For example,in the picture, we have begun with a point P on the X-axis and then continued till we reached P again. Here, the angle between line l and the x-axis is 60∘ and we see 6 steps required to reach back to P.

Answer 1

Assume $0<\theta<{\pi\over2}$.

Claim. The resulting orbit is closed iff $\theta$ is a rational multiple of $\pi$.

Proof. We draw our figure in the complex plane. Let $\ell_1$ be the real axis, and choose $\ell_2$ through the origin. We denote the points on $\ell_1$ by $p_k$ and the points on $\ell_2$ by $q_k$ and then obtain an orbit of the form $$(p_0,q_0,p_1,q_1,p_2, \ldots)\ .$$ Define $$z_k:=q_k-p_k\ ,\qquad{\rm resp.,}\qquad\vec z_k:=\vec{p_k q_k}\ .$$ Note that for all $k\geq0$ one has $|z_k|=L$ with a given $L>0$. Furthermore $p_k$ and $q_k$ are uniquely defined by $z_k$: Place the tail of $\vec z_k$ anywhere on $\ell_1$ and then translate $\vec z_k$ horizontally until its head is lying on $\ell_2$. The final position of the tail then is $p_k$, and the final position of the head is $q_k$. It follows that it is sufficient to analyze the sequence $(z_k)_{k\geq0}$.
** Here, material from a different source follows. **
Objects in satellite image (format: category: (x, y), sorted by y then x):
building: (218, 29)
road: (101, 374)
Inspecting the orbit construction shows that $$p_1-q_0=\overline{q_0-p_0}\ .$$ In the same way as $p_1-q_0$ results from conjugating $q_0-p_0$ with respect the real axis $\ell_1$ the next difference $q_1-p_1$ results from "conjugating" $p_1-q_0$ with respect to $\ell_2$. It follows that $$z_1=q_1-p_1=e^{i\theta}\>\overline{e^{-i\theta}(p_1-q_0)}=e^{2i\theta}(q_0-p_0)=e^{2i\theta} z_0\ .$$ But this implies $$z_{k+1}=e^{2i\theta} z_k\qquad(k\geq0)\ ,$$ and then, by induction, $$z_k=e^{2ik\theta}z_0\qquad(k\geq0)\ .\qquad\square$$ If $\theta={m\over n}\pi$ in lowest terms then the period of the orbit is $n$, independently of the choice of $p_0\in \ell_1$ and $q_0\in\ell_2$, thereby fixing an $L=|q_0-p_0|>0$.

Answer 2

Assuming $P=(x,0)\ne (0,0)$ and $\theta \not \in \{0,\pi /2\} $, whether you return to $P$ does not depend on $x$ but on the angle $\psi$ between the $X$-axis and the segment joining $P$ to the first point chosen on $L.$ Because we can multiply all distances by a positive constant without affecting the outcome.
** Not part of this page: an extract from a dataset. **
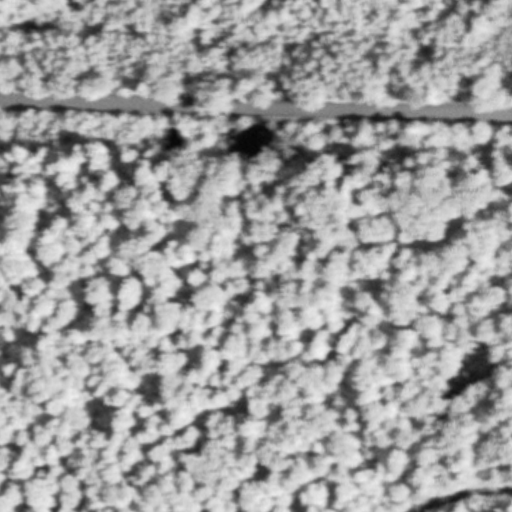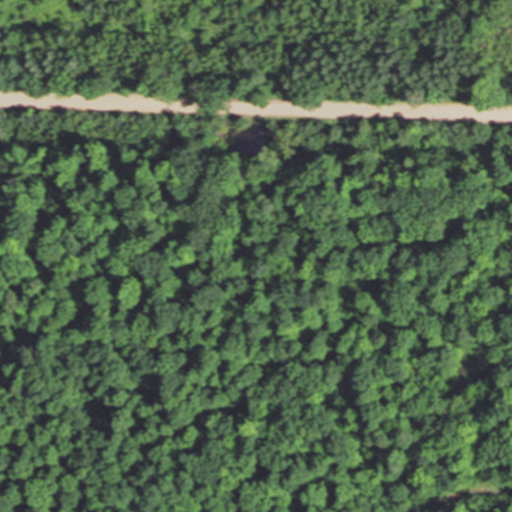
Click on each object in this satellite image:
road: (255, 107)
Using co-ordinates we can show by computing the successive points in the sequence that if you return to $P$ then there is a $2$-variable polynomial $f$ such that $f( \cos \psi,\sin \psi)=0$ where the co-efficients of $f$ belong to the field $F$ generated by $\{\cos \theta,\sin \theta\}.$

I haven't checked but I think that $\deg (f)\ne 0.$ This implies that $\sin^2 \psi$ is algebraic over $F$, and $F$ is countable, so there are only countably many possible $\psi$ for which you return to $P$ (for a given $\theta $) but uncountably many $\psi$ where you don't.

Perhaps there is an ingenious geometric solution ?